--- START ---

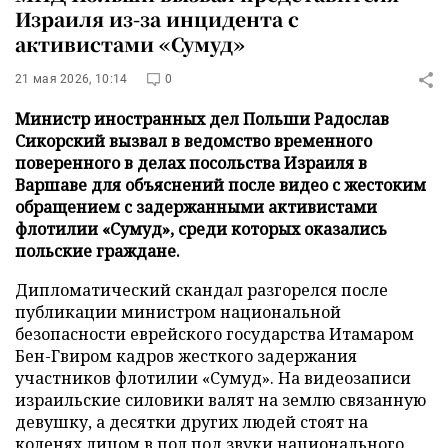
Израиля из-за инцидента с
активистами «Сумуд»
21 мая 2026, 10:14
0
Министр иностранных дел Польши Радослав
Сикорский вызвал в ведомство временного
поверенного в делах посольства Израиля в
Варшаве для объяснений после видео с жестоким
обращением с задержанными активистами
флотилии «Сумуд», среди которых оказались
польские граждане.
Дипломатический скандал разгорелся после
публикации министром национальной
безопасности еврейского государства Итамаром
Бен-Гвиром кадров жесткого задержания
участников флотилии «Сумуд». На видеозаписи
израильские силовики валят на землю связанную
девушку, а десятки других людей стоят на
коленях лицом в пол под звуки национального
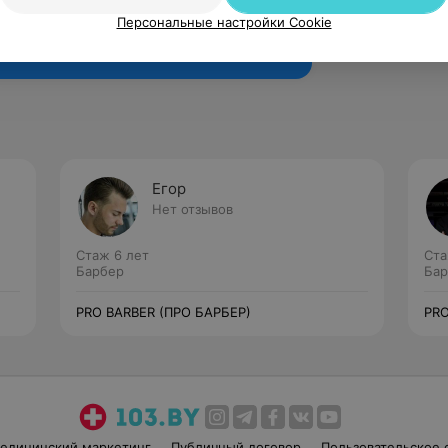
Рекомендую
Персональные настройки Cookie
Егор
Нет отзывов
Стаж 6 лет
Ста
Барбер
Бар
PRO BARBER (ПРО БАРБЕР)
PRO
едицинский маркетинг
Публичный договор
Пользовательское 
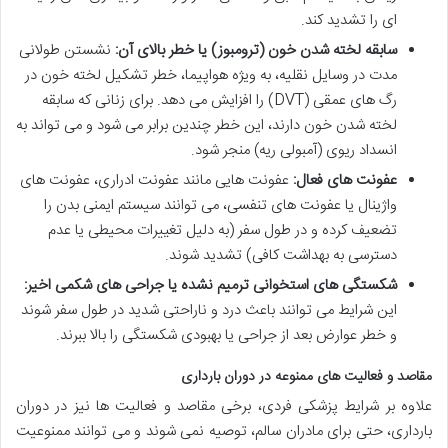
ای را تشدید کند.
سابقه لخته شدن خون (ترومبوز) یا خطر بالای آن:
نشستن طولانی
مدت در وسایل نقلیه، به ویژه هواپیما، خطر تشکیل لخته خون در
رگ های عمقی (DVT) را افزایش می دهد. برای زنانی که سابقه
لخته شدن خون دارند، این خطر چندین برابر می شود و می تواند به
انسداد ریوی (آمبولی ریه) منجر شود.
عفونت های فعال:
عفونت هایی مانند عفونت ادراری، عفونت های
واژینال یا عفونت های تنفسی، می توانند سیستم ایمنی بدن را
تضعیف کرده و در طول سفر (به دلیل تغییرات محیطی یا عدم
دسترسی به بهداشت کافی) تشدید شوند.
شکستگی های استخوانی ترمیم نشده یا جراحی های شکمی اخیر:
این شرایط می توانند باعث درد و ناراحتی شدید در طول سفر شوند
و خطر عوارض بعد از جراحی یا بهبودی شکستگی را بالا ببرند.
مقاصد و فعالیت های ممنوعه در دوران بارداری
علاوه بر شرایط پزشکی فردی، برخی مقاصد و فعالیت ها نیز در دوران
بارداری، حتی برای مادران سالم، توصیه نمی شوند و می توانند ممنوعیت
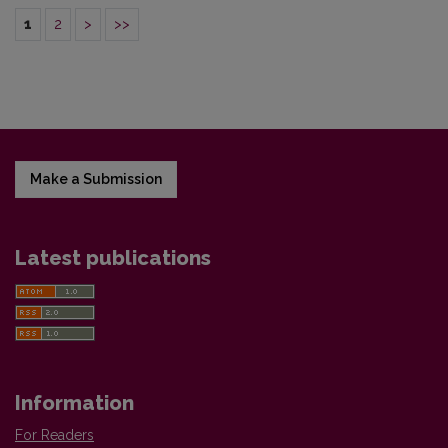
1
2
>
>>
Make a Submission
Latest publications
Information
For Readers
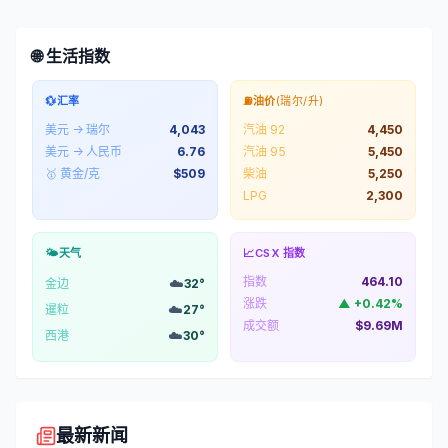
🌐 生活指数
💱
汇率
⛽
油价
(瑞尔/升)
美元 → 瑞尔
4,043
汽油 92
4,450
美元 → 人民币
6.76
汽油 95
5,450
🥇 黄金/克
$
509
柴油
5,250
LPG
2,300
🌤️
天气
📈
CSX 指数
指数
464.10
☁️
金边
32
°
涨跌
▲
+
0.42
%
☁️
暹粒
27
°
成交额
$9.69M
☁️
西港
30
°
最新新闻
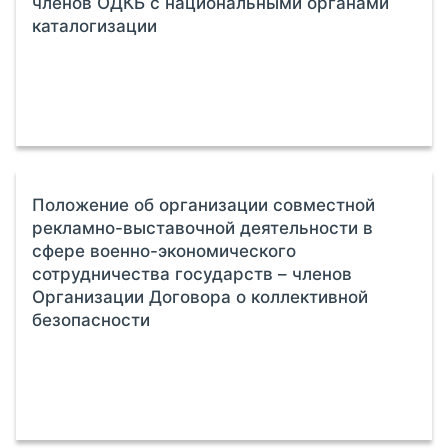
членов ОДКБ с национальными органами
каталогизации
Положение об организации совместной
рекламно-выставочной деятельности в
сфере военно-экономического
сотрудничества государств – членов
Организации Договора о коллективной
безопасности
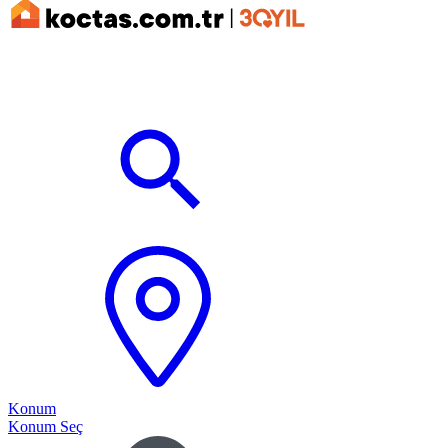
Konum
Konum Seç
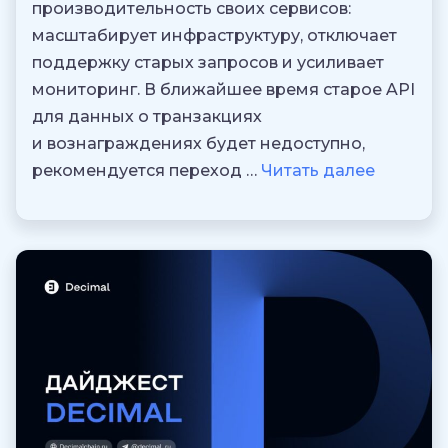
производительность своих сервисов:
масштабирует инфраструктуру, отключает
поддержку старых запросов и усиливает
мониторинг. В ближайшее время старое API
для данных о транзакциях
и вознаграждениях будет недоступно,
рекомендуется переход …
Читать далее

--- END ---
--- START ---

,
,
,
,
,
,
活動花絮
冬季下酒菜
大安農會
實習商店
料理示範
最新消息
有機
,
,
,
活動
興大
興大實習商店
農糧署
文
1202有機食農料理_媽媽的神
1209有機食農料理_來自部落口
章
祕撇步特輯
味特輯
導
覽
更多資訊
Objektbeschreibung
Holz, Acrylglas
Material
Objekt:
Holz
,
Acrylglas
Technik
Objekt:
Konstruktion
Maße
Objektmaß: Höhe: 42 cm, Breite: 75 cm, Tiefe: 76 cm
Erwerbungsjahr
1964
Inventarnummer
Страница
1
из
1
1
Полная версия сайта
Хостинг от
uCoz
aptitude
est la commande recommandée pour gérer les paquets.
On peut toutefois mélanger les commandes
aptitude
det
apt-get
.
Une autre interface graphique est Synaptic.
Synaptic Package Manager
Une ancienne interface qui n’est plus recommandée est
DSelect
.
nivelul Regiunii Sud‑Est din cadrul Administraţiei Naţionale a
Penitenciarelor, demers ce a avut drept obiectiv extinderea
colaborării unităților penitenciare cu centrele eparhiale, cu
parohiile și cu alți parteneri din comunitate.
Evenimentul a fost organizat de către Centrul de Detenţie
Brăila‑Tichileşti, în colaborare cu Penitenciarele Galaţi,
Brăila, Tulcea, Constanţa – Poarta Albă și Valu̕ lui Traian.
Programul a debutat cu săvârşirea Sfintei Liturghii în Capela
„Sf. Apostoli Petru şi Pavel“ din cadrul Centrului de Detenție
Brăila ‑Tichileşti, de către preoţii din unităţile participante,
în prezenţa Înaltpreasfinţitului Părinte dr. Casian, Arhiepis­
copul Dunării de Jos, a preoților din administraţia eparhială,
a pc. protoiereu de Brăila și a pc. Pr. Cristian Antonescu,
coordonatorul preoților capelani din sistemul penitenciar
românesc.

--- END ---
--- START ---

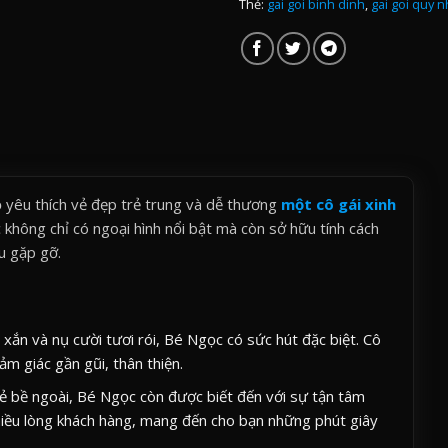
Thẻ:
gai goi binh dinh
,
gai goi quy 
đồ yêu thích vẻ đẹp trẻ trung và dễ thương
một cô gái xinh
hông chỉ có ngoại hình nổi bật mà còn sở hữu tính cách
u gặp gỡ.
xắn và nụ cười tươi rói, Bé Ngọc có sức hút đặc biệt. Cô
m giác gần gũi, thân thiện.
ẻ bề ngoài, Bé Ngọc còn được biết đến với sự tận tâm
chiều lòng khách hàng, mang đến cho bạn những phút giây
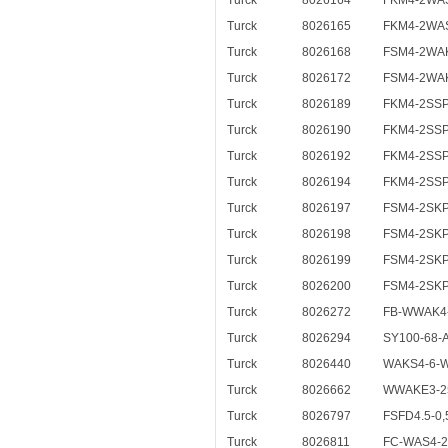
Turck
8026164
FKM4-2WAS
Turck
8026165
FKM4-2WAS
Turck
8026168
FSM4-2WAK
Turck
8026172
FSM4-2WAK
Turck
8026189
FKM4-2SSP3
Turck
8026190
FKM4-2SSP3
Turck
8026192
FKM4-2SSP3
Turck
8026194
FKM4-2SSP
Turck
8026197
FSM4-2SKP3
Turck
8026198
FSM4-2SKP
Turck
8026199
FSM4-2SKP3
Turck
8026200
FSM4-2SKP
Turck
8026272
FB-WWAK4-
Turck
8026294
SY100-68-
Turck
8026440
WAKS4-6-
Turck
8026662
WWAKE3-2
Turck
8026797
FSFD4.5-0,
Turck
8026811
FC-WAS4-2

--- END ---

Reproduce the lines above, beginning at the line with "انسداد ریوی (آمبولی ریه) منجر شود." and stopping after the line with "و خطر عوارض", exactly as they are.

__COMPLETED TASK__:
انسداد ریوی (آمبولی ریه) منجر شود.
عفونت های فعال:
عفونت هایی مانند عفونت ادراری، عفونت های
واژینال یا عفونت های تنفسی، می توانند سیستم ایمنی بدن را
تضعیف کرده و در طول سفر (به دلیل تغییرات محیطی یا عدم
دسترسی به بهداشت کافی) تشدید شوند.
شکستگی های استخوانی ترمیم نشده یا جراحی های شکمی اخیر:
این شرایط می توانند باعث درد و ناراحتی شدید در طول سفر شوند
و خطر عوارض بعد از جراحی یا بهبودی شکستگی را بالا ببرند.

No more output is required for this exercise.